[Work order]: Keep every line in which "Figure" occurs and drop the rest of the data.

----- Material provided -----

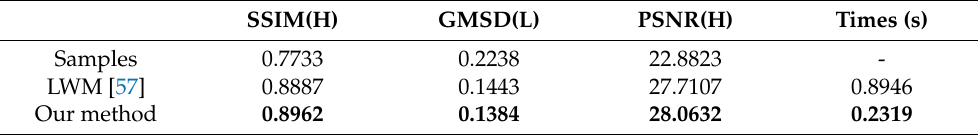
Table 3. Comparison results of robustness of LWM method and our method.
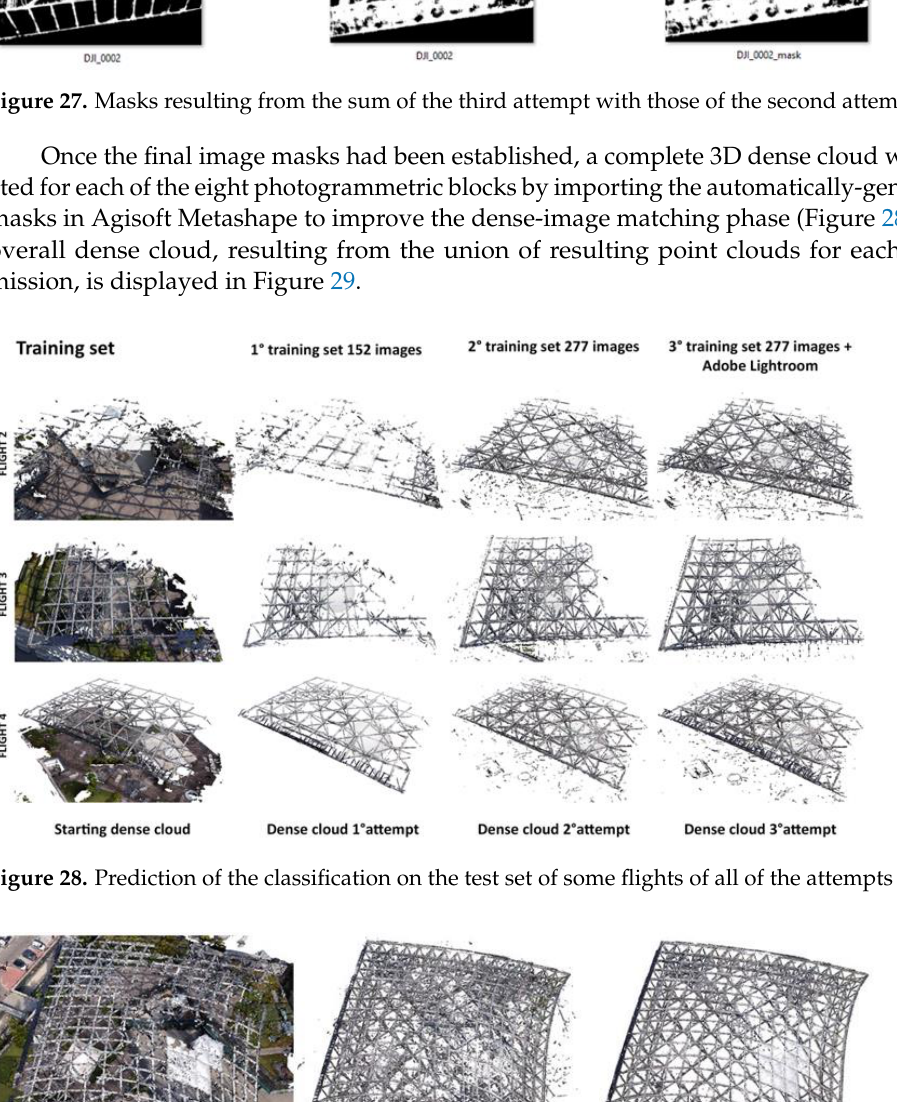
Figure 29. From left to right: dense cloud obtained with no prior image masking; dense cloud ob- tained via CNN-based image masking; dense cloud via the final rectification process.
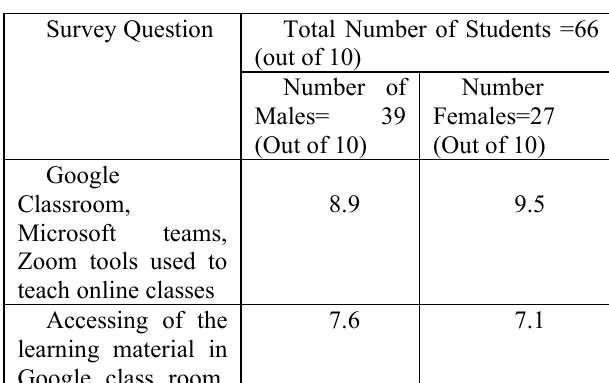
Table 8. Learner responses on online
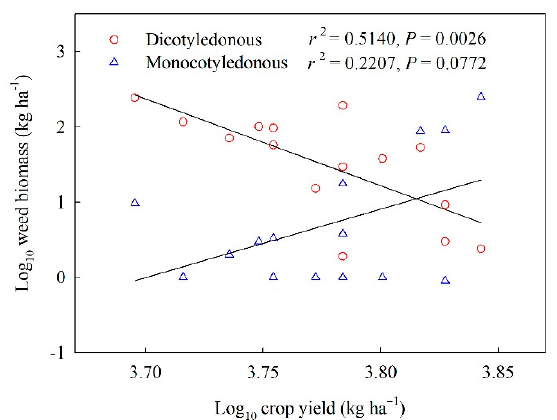
Figure 6. Correlation between crop yield and the aboveground biomass of dicotyledonous weeds and monocotyledonous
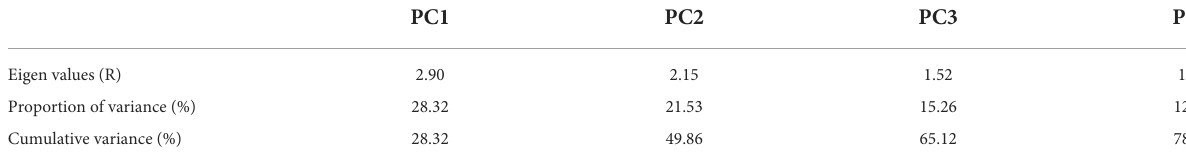
TABLE 4 Principal component analysis depicting the eigen values and variation percentages under exposure indicator.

-----

[Your solution]:
Figure 29. From left to right: dense cloud obtained with no prior image masking; dense cloud ob- tained via CNN-based image masking; dense cloud via the final rectification process.
Figure 6. Correlation between crop yield and the aboveground biomass of dicotyledonous weeds and monocotyledonous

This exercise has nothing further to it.